### Dataset content
.....
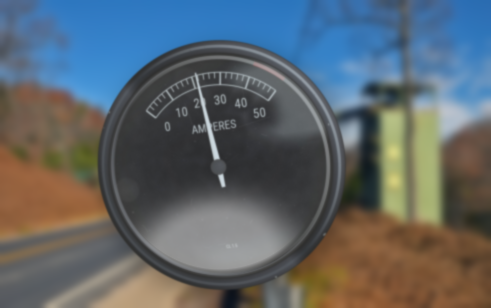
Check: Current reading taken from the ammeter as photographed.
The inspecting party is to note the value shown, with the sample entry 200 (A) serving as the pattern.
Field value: 22 (A)
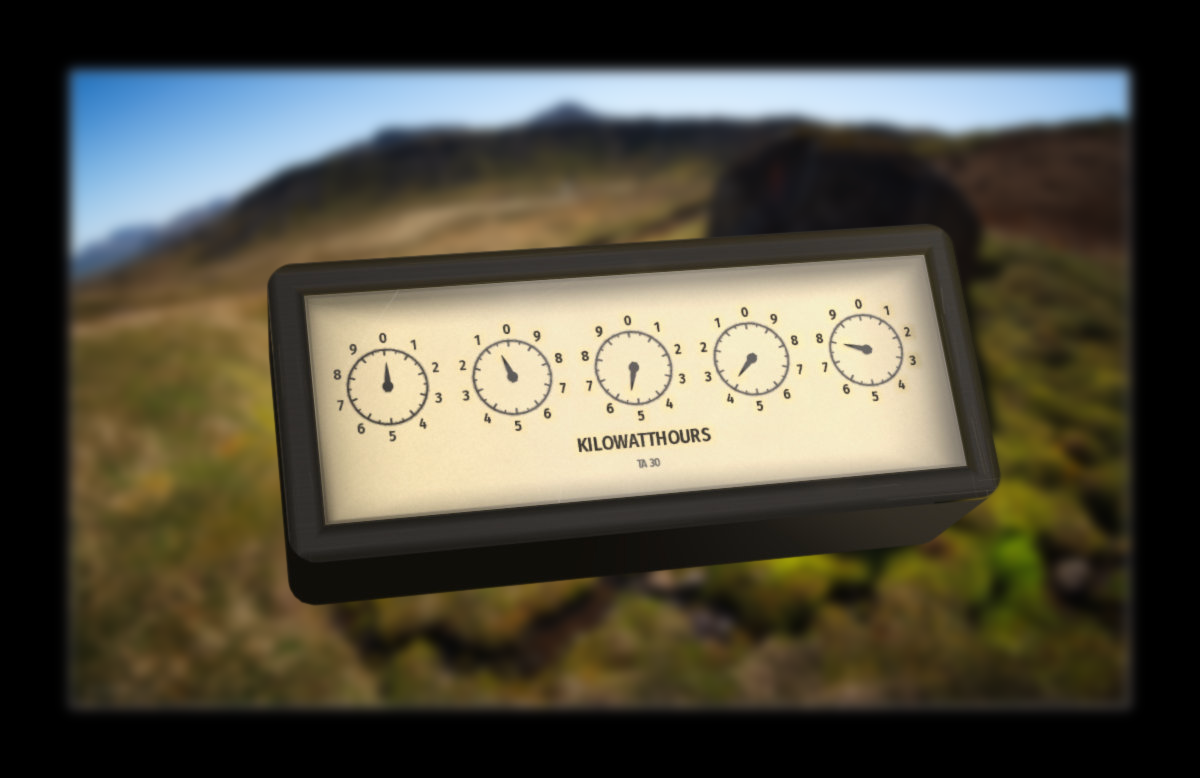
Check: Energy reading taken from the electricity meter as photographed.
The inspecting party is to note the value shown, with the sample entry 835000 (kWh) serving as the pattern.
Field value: 538 (kWh)
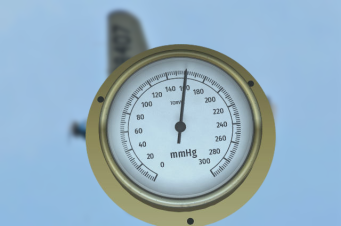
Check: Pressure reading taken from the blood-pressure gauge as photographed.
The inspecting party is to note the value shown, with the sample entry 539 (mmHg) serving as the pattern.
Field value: 160 (mmHg)
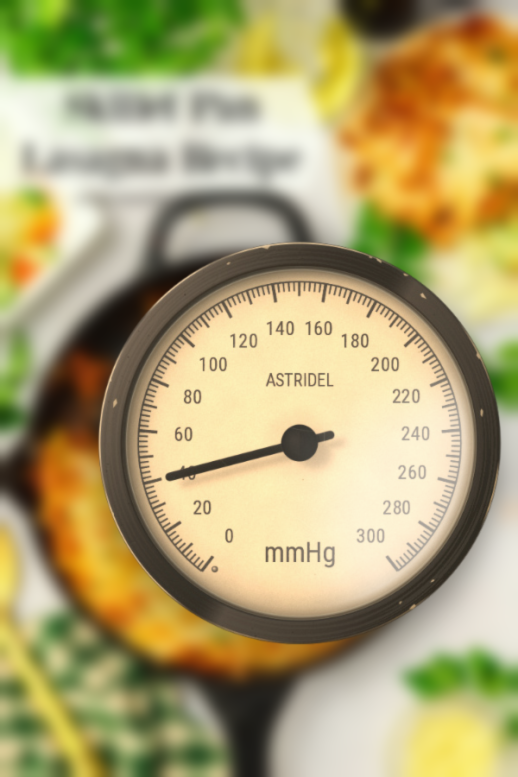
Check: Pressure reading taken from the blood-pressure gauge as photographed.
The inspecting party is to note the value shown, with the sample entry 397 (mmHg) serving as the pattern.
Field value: 40 (mmHg)
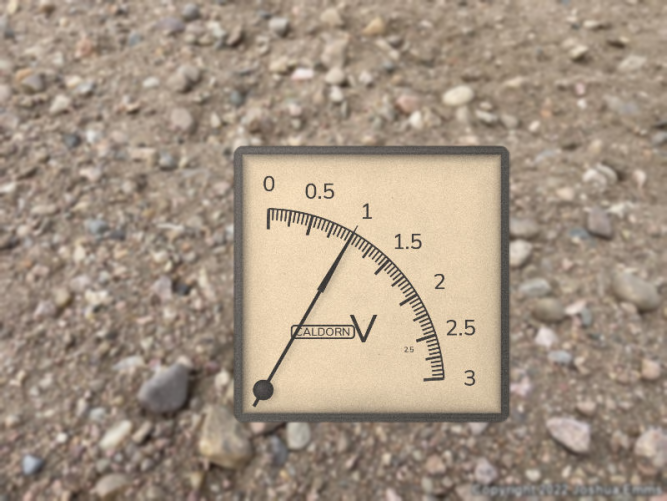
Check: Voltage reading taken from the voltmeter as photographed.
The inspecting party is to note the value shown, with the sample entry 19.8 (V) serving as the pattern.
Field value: 1 (V)
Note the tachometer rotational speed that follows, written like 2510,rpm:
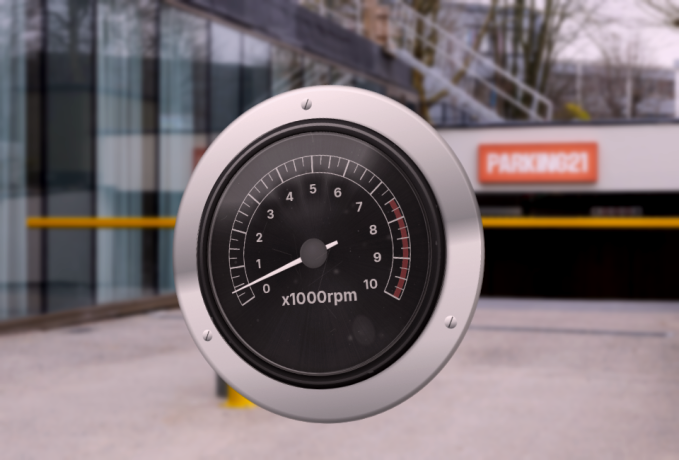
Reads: 375,rpm
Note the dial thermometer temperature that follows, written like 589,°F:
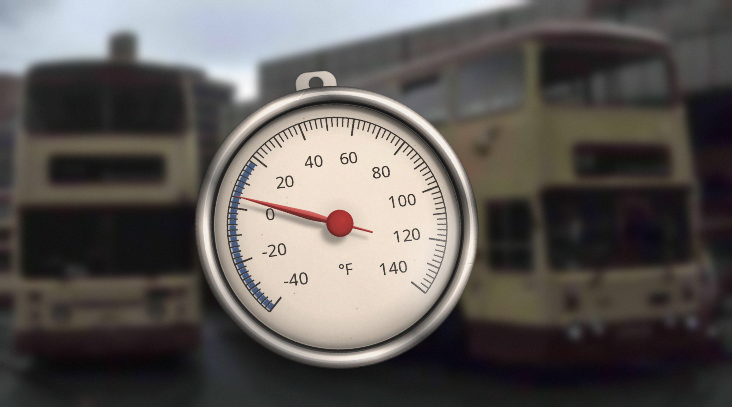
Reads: 4,°F
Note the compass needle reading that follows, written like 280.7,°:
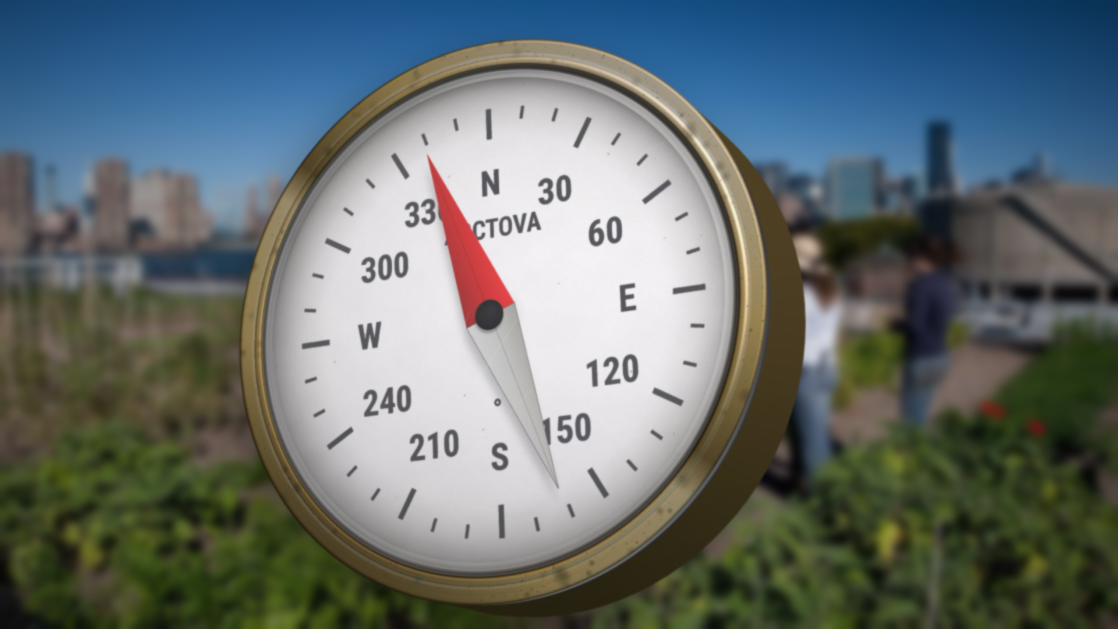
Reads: 340,°
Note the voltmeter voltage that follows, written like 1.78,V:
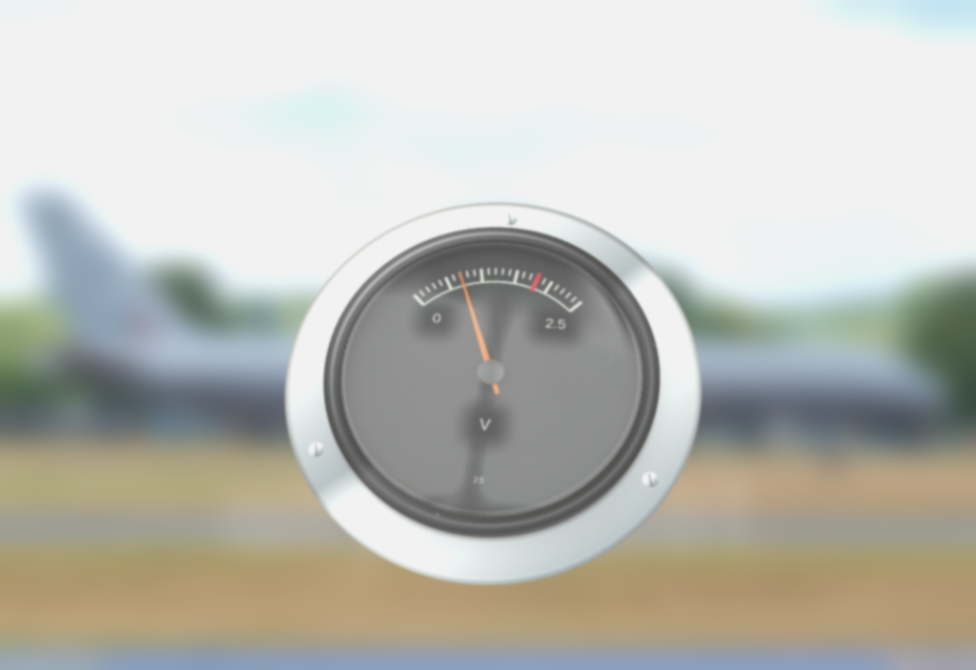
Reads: 0.7,V
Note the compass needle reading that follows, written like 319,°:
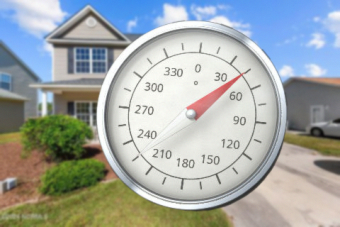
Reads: 45,°
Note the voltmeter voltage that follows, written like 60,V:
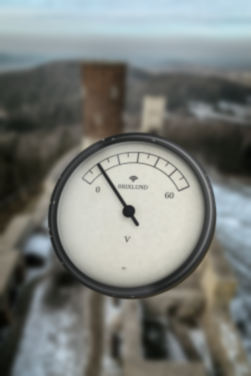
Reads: 10,V
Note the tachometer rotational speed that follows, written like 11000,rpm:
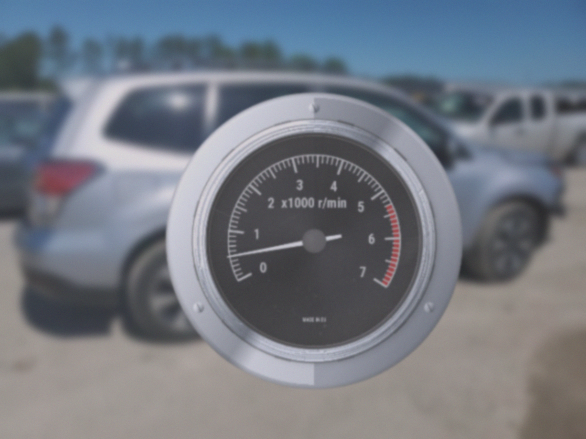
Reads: 500,rpm
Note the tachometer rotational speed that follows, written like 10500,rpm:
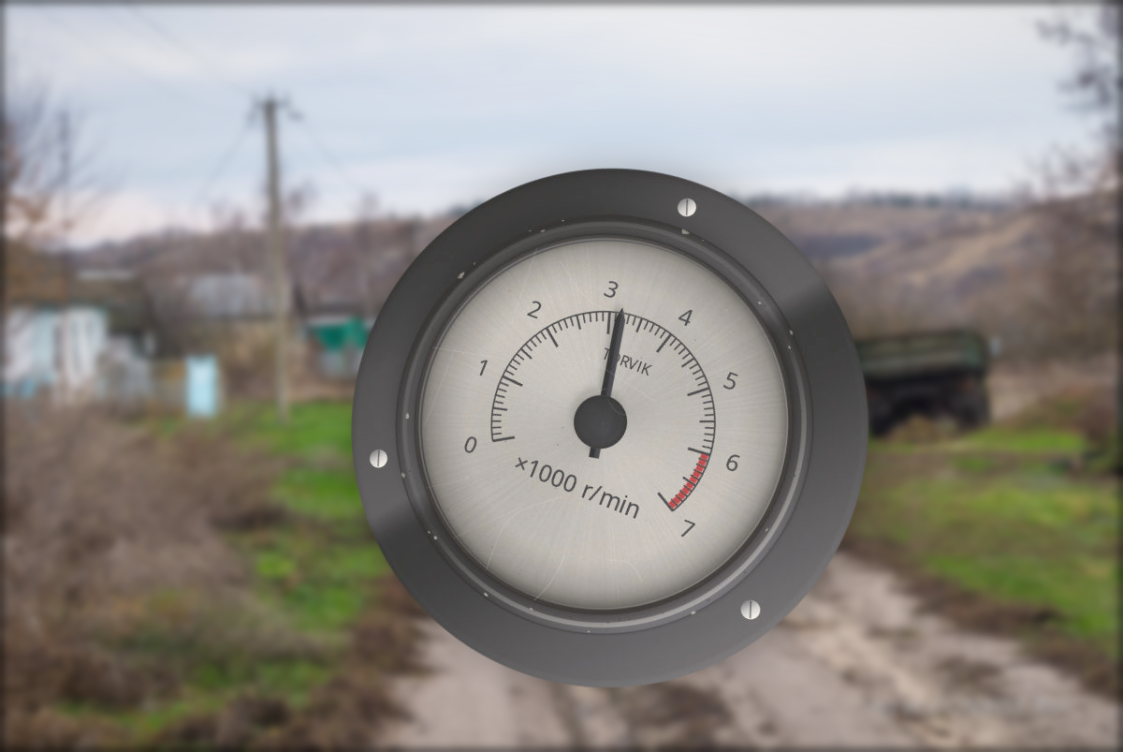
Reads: 3200,rpm
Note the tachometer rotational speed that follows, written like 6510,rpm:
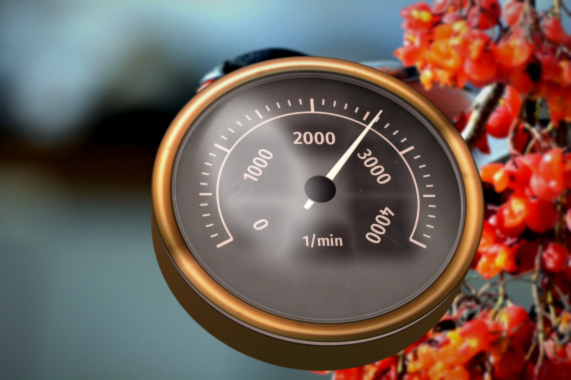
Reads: 2600,rpm
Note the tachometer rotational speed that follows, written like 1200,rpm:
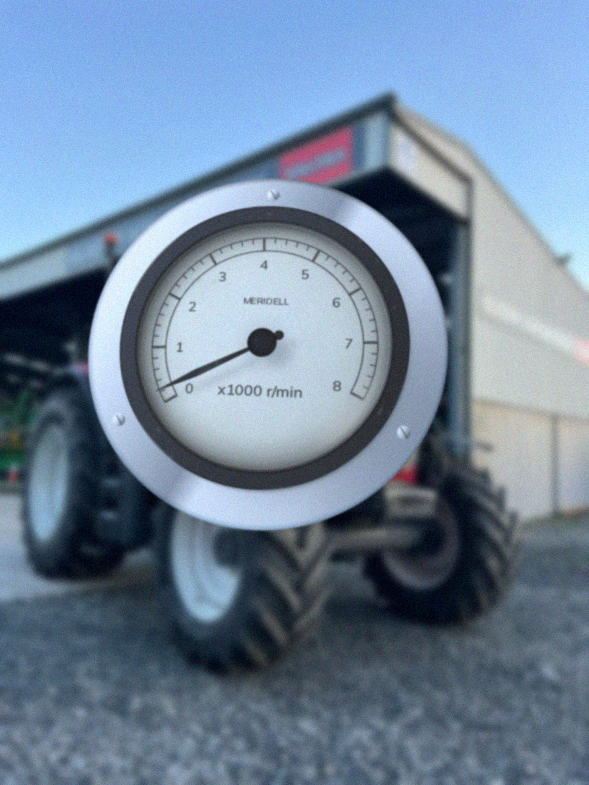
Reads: 200,rpm
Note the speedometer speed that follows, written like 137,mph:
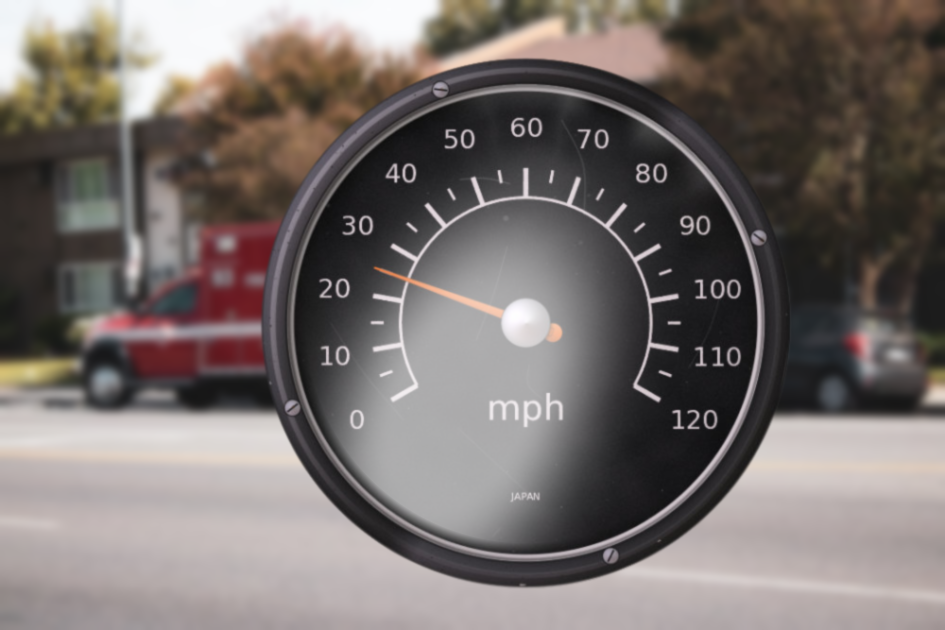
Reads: 25,mph
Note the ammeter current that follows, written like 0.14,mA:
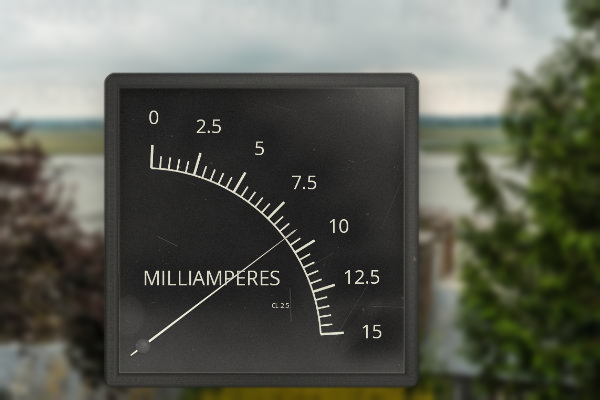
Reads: 9,mA
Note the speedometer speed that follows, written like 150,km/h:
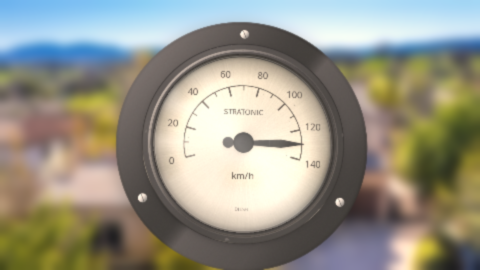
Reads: 130,km/h
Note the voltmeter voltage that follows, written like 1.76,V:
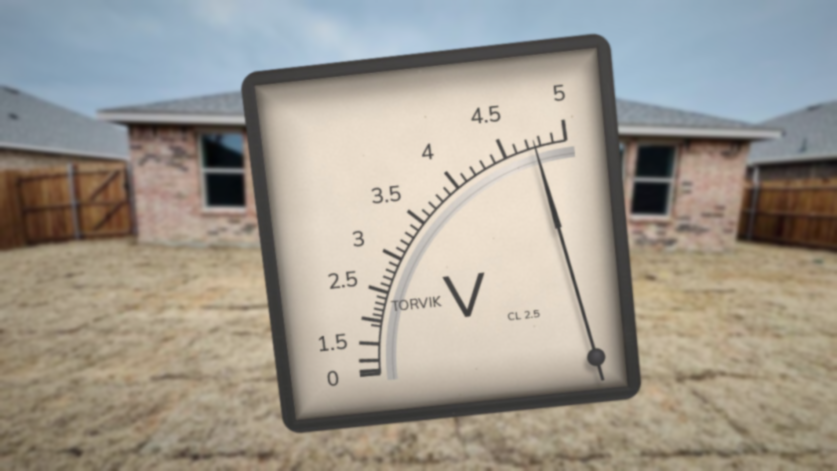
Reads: 4.75,V
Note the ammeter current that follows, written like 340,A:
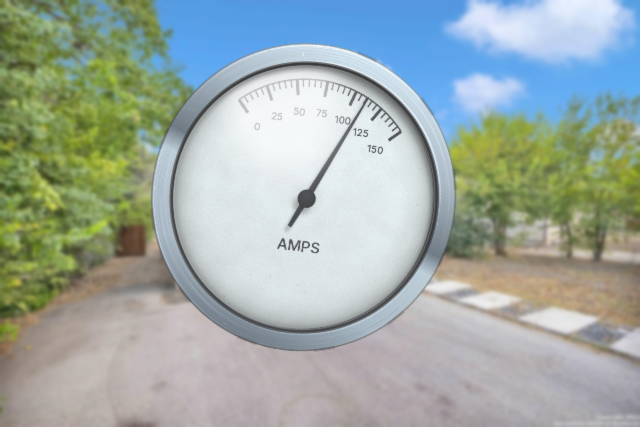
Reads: 110,A
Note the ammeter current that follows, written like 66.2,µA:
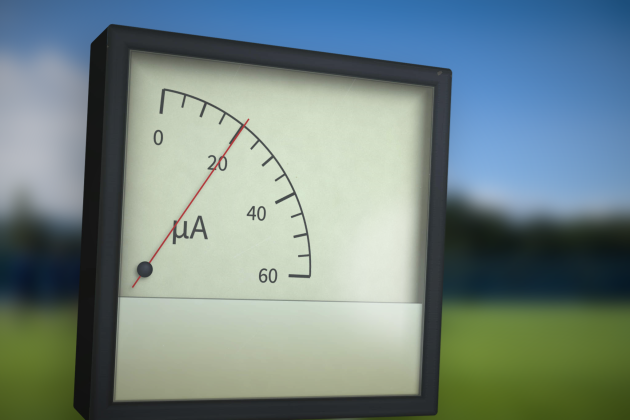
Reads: 20,µA
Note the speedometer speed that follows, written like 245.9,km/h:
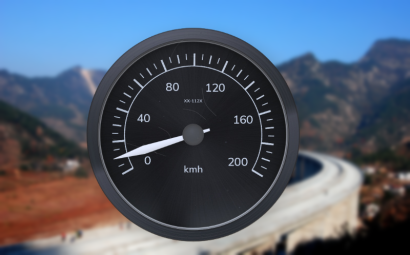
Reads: 10,km/h
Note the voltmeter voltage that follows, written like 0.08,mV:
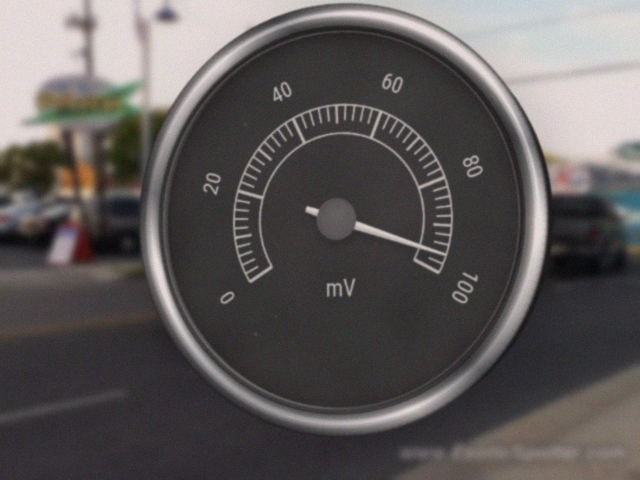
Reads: 96,mV
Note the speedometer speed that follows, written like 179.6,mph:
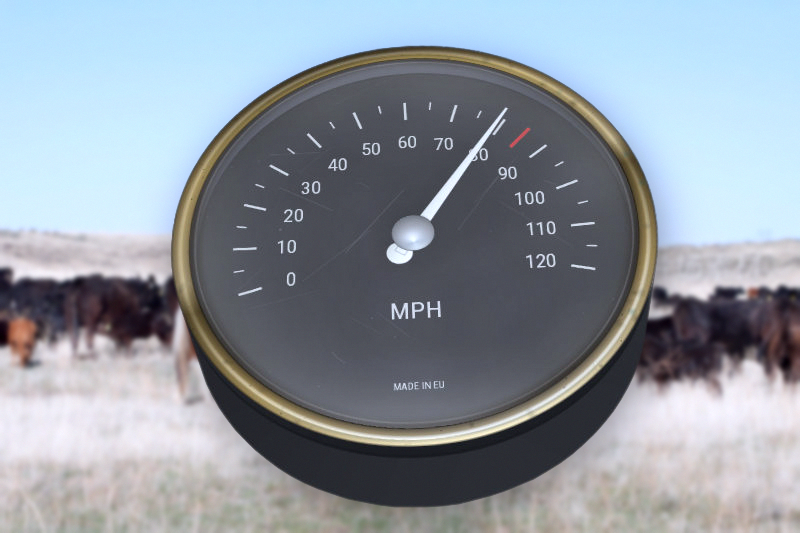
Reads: 80,mph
.....
### Task directions
Rewrite every line of the entries above as a numbered list, skipping any blank lines. Leave the pictures out of your answer.

### Solved exercise
1. Check: Current reading taken from the ammeter as photographed.
2. The inspecting party is to note the value shown, with the sample entry 200 (A) serving as the pattern.
3. Field value: 22 (A)
4. Check: Energy reading taken from the electricity meter as photographed.
5. The inspecting party is to note the value shown, with the sample entry 835000 (kWh) serving as the pattern.
6. Field value: 538 (kWh)
7. Check: Pressure reading taken from the blood-pressure gauge as photographed.
8. The inspecting party is to note the value shown, with the sample entry 539 (mmHg) serving as the pattern.
9. Field value: 160 (mmHg)
10. Check: Pressure reading taken from the blood-pressure gauge as photographed.
11. The inspecting party is to note the value shown, with the sample entry 397 (mmHg) serving as the pattern.
12. Field value: 40 (mmHg)
13. Check: Voltage reading taken from the voltmeter as photographed.
14. The inspecting party is to note the value shown, with the sample entry 19.8 (V) serving as the pattern.
15. Field value: 1 (V)
16. Note the tachometer rotational speed that follows, written like 2510,rpm:
17. Reads: 375,rpm
18. Note the dial thermometer temperature that follows, written like 589,°F:
19. Reads: 4,°F
20. Note the compass needle reading that follows, written like 280.7,°:
21. Reads: 340,°
22. Note the voltmeter voltage that follows, written like 1.78,V:
23. Reads: 0.7,V
24. Note the compass needle reading that follows, written like 319,°:
25. Reads: 45,°
26. Note the voltmeter voltage that follows, written like 60,V:
27. Reads: 10,V
28. Note the tachometer rotational speed that follows, written like 11000,rpm:
29. Reads: 500,rpm
30. Note the tachometer rotational speed that follows, written like 10500,rpm:
31. Reads: 3200,rpm
32. Note the tachometer rotational speed that follows, written like 6510,rpm:
33. Reads: 2600,rpm
34. Note the tachometer rotational speed that follows, written like 1200,rpm:
35. Reads: 200,rpm
36. Note the speedometer speed that follows, written like 137,mph:
37. Reads: 25,mph
38. Note the ammeter current that follows, written like 0.14,mA:
39. Reads: 9,mA
40. Note the speedometer speed that follows, written like 150,km/h:
41. Reads: 130,km/h
42. Note the voltmeter voltage that follows, written like 1.76,V:
43. Reads: 4.75,V
44. Note the ammeter current that follows, written like 340,A:
45. Reads: 110,A
46. Note the ammeter current that follows, written like 66.2,µA:
47. Reads: 20,µA
48. Note the speedometer speed that follows, written like 245.9,km/h:
49. Reads: 10,km/h
50. Note the voltmeter voltage that follows, written like 0.08,mV:
51. Reads: 96,mV
52. Note the speedometer speed that follows, written like 179.6,mph:
53. Reads: 80,mph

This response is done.